Before the Affordable Care Act’s market reforms took effect, health insurers could deny coverage or charge exorbitant premiums to those with preexisting conditions – providing consumers with better value for their healthcare dollars. Now they are protected against this happening again!
Additionally, the Affordable Care Act fosters competition for high-cost medications by expediting FDA approval of biosimilar versions of branded medicines.
1. The Individual Mandate
Few provisions of the Affordable Care Act have caused more controversy than its controversial individual mandate, which requires almost all Americans to purchase health insurance or face a penalty payment. Read up on all the essential facts surrounding this key feature with this NFIB Research CribSheet.
Without a mandate, many healthy individuals would remain uninsured and thus cause premiums for everyone else to rise as premiums continued to increase and the markets could become unstable. With the mandate in place, two key goals have been accomplished.
Before the Affordable Care Act was in place, insurers could deny coverage to applicants with preexisting conditions or cancel policies without providing reasons. Thanks to guaranteed issue and renewal requirements and mandates in the ACA, this no longer happens, keeping more younger and healthier people in the risk pool and keeping premiums affordable for lower income individuals.
2. The Health Insurance Exchanges
The Affordable Care Act established state or multistate-based health insurance exchanges where individuals and small businesses can purchase private health coverage. It prohibits lifetime monetary caps, limits annual caps, and prohibits cancellation or rescinding for people with preexisting conditions.
Exchanges aim to remove some of the obstacles to market competition that have historically hindered market competition, such as inadequate information on available plans, ineffective consumer coordination efforts and lack of accessible replacement products.
Studies show that adding additional marketplace subsidies (to cover part of someone’s premium and deductible costs) boosts enrollment in the individual market by 14 to 24 percentage points; however, these add-on subsidies cannot last forever and depend on congressional approval.
3. The Medicaid Expansion
The Affordable Care Act gives states the choice to expand Medicaid eligibility to adults earning up to 138 percent of the federal poverty level, contrary to claims by some state leaders that this expansion will cost nothing; rather, the ACA pays 90% of costs associated with expansion enrollees while increasing base Federal Medical Assistance Percentages by five percentage points over two years for non-expansion states.
Additionally, the Affordable Care Act prohibits insurance companies from denying coverage for preexisting conditions and raising premiums without explaining themselves to consumers, leading to significant gains for individuals and families and helping narrow health disparities – for instance resulting in more women of color attending cancer screenings early.
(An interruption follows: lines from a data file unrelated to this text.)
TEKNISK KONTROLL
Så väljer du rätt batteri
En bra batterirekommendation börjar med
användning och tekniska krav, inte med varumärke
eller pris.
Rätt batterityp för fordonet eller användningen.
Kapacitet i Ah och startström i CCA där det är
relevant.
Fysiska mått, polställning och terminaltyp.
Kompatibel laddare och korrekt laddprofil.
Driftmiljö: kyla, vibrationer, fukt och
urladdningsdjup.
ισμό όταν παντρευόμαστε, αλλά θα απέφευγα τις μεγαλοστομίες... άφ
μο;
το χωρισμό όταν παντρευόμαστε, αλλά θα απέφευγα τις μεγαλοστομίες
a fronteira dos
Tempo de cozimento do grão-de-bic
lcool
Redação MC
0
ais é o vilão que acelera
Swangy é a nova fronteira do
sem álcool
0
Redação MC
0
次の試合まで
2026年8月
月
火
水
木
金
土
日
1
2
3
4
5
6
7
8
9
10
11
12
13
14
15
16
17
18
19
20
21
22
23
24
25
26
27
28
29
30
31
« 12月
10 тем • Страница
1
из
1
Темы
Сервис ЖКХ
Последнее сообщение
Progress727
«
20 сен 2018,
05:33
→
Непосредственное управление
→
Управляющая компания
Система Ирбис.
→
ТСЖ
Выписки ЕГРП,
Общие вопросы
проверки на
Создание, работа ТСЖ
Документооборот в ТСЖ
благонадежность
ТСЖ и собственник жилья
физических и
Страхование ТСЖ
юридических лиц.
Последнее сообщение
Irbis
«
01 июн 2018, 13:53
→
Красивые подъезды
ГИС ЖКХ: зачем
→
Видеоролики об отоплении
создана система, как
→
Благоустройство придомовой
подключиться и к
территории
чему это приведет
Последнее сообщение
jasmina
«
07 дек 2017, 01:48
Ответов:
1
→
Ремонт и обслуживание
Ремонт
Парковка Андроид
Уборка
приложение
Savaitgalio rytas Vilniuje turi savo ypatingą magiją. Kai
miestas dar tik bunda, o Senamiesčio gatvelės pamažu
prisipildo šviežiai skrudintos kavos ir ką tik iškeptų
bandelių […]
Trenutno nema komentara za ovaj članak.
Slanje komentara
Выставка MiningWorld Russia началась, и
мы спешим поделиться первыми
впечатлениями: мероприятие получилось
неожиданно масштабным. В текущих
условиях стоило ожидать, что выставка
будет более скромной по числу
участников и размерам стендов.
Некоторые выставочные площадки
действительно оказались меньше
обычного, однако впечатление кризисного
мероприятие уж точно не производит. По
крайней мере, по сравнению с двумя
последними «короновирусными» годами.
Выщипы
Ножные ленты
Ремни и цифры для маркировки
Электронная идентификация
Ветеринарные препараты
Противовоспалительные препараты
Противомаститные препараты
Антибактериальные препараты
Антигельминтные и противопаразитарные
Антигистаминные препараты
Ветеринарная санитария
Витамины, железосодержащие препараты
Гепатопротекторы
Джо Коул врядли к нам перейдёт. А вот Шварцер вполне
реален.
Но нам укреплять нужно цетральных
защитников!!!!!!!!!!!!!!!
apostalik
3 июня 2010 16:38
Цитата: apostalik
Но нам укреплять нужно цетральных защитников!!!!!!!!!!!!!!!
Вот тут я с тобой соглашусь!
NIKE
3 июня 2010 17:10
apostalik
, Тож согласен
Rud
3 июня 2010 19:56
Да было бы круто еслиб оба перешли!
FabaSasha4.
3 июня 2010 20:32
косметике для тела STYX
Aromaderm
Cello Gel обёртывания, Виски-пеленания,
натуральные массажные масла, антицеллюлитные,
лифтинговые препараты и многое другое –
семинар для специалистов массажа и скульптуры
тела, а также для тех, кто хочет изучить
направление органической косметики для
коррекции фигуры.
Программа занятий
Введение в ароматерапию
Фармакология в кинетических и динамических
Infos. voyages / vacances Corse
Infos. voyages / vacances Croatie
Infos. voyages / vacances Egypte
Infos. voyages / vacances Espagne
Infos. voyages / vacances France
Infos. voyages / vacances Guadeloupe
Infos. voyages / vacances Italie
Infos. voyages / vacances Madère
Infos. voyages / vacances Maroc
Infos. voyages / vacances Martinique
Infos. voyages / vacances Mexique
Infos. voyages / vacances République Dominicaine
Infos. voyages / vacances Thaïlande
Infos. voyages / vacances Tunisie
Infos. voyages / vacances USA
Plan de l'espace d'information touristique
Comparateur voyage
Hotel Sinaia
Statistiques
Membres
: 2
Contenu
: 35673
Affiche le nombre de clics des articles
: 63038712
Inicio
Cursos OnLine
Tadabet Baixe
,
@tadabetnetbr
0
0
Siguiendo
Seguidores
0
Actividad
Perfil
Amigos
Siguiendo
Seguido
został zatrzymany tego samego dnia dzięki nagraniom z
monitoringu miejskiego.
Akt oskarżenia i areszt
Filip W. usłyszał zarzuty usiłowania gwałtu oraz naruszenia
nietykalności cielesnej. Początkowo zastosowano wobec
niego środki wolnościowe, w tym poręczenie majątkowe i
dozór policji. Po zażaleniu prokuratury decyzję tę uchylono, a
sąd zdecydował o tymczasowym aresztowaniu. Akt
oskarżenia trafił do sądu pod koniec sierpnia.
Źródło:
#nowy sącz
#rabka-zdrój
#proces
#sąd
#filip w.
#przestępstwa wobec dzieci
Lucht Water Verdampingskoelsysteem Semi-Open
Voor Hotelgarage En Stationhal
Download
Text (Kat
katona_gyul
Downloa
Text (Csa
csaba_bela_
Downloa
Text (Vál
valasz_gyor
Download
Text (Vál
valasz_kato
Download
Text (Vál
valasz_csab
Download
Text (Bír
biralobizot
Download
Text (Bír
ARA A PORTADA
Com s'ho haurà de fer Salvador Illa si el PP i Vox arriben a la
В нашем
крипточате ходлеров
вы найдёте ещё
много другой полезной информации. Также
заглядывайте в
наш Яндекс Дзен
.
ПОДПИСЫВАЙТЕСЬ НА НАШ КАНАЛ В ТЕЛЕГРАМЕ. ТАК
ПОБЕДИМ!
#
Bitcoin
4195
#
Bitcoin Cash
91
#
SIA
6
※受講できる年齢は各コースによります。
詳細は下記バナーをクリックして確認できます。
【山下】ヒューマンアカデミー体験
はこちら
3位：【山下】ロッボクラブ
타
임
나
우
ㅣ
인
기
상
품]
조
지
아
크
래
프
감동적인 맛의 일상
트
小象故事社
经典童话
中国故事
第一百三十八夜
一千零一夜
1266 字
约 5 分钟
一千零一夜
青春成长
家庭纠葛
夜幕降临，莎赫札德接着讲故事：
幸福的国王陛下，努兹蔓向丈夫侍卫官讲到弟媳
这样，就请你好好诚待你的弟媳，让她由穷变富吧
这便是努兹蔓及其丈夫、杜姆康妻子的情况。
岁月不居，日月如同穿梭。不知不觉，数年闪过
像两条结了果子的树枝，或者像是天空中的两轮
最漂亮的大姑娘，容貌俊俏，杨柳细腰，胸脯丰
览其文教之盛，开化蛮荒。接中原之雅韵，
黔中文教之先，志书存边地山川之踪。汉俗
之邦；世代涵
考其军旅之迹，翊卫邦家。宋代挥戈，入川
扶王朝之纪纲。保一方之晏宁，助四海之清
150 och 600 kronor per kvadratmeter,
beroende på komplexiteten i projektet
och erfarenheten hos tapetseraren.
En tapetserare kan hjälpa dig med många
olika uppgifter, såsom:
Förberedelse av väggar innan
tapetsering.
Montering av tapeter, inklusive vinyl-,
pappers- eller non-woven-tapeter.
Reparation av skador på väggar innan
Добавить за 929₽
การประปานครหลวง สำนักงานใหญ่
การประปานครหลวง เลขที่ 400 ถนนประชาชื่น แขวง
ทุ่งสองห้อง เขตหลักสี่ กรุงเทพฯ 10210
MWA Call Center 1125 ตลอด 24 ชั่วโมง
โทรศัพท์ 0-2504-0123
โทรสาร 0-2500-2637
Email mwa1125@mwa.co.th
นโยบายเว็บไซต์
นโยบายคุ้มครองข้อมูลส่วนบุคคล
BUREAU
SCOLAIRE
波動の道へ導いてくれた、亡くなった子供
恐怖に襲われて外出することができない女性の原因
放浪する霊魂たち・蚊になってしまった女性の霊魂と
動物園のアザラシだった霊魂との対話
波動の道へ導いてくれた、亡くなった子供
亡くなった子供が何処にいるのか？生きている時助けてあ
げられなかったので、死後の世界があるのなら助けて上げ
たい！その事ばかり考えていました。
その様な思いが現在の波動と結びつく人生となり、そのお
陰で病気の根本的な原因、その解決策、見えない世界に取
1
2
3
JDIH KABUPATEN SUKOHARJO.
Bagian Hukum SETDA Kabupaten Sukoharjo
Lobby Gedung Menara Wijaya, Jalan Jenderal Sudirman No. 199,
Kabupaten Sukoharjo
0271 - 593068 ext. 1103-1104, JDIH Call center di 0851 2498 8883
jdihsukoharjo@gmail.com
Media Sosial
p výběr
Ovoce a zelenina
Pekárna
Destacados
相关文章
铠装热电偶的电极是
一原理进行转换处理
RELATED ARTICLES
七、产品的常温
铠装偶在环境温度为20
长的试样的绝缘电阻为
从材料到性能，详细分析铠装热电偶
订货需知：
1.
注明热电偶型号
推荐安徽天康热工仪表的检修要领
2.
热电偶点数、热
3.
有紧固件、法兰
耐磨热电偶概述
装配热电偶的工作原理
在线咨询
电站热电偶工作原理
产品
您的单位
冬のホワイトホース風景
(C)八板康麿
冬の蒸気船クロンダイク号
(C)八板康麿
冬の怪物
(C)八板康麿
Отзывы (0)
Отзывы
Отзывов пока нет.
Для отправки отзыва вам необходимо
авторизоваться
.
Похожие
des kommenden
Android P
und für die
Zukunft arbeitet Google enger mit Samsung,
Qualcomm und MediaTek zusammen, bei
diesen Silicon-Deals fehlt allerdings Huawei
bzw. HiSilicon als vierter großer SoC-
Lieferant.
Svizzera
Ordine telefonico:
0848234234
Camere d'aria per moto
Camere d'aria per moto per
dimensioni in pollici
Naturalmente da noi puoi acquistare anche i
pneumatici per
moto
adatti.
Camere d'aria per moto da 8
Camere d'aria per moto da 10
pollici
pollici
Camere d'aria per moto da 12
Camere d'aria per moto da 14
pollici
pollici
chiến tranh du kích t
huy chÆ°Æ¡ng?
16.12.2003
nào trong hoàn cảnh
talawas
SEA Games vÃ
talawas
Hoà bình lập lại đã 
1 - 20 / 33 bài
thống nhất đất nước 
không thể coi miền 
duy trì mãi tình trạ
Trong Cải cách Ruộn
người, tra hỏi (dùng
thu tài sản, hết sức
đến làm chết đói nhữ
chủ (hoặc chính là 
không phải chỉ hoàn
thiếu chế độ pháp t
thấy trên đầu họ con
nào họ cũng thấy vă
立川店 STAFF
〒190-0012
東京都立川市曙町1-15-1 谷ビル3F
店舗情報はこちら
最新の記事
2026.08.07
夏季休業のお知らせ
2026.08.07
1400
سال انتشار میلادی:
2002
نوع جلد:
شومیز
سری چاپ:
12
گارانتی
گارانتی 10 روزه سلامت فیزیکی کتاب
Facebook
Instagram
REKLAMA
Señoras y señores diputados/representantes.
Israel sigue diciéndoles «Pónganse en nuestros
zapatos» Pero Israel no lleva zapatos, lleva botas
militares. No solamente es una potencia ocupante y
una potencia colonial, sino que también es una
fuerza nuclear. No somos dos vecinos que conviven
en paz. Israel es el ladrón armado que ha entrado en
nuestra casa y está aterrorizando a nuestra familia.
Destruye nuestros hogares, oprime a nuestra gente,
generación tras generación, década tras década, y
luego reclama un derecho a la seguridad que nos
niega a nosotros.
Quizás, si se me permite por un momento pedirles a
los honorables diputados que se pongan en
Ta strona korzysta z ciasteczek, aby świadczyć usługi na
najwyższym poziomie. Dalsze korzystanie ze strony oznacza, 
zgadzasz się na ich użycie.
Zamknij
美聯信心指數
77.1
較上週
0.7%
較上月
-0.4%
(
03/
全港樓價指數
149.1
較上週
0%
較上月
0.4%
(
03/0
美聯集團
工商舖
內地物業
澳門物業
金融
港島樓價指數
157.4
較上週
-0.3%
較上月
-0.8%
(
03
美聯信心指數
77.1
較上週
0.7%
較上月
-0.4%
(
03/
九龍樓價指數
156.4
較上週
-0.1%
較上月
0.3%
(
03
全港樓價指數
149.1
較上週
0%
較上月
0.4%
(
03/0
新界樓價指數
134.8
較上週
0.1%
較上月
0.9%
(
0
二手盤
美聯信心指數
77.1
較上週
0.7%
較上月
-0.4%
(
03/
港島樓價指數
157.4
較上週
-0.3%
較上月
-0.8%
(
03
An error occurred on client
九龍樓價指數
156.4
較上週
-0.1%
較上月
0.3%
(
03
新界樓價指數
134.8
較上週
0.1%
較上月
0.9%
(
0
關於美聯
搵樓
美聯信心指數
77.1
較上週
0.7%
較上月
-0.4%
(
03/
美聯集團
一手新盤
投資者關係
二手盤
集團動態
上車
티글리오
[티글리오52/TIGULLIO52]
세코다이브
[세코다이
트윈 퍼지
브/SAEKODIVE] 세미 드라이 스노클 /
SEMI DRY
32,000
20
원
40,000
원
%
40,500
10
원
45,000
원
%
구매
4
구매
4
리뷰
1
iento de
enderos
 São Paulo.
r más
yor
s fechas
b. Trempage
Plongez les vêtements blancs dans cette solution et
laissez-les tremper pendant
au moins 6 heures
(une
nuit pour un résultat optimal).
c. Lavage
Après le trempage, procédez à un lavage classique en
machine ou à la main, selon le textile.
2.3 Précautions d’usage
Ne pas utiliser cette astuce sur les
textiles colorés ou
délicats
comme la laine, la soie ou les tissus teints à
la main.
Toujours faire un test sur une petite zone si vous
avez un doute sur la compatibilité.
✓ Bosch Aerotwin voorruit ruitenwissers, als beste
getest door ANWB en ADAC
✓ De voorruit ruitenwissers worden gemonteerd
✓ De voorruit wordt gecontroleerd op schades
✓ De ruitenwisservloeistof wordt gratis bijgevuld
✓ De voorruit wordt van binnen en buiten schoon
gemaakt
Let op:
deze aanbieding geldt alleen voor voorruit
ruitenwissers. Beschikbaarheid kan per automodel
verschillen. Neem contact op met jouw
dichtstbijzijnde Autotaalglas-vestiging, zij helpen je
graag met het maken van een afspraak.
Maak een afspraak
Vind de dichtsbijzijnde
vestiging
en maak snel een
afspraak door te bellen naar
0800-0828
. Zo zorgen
4. The Tax Credits for Low-Income Individuals
The Affordable Care Act (ACA) offers individuals and families who purchase health insurance through marketplaces with financial assistance in two forms – premium tax credits and cost sharing reductions.
These credits help reduce monthly payments that enrollees must make for marketplace plans, while the Affordable Care Act sets limits on cost sharing (deductibles and co-pays) that consumers must cover for services they utilize.
Health insurance marketplaces typically provide four levels of coverage – bronze, silver, gold, and platinum – with bronze having the lowest premiums and platinum having the highest.
Individuals and families whose income falls within 138% FPL may qualify for marketplace subsidies to assist with paying their health insurance premium, known as premium tax credits. Individuals with higher incomes who cannot access affordable employer coverage may be eligible for Medicaid in states that have expanded eligibility.
5. The Preventative Care Rules
The Affordable Care Act contains several major initiatives designed to increase our nation’s commitment to prevention. These include creating a Patient-Centric Outcomes Research Institute and initiating community preventive care pilot projects.
Also, these regulations require non-grandfathered group health plans and health insurers to cover without cost sharing preventive services recommended by Public Health Service Act and HRSA guidelines. They finalize interim final and proposed regulations from July 2010 and August 2014 respectively and offer an accommodation that allows any eligible organization – be it religious nonprofit entity or closely held for-profit entity–to notify the Department if coverage of contraceptive items or services violate their owners’ religious beliefs.
Successful implementation of these provisions will require both dedicated efforts by government staff and participation by citizens, as well as close coordination among agencies that promote and implement prevention strategies.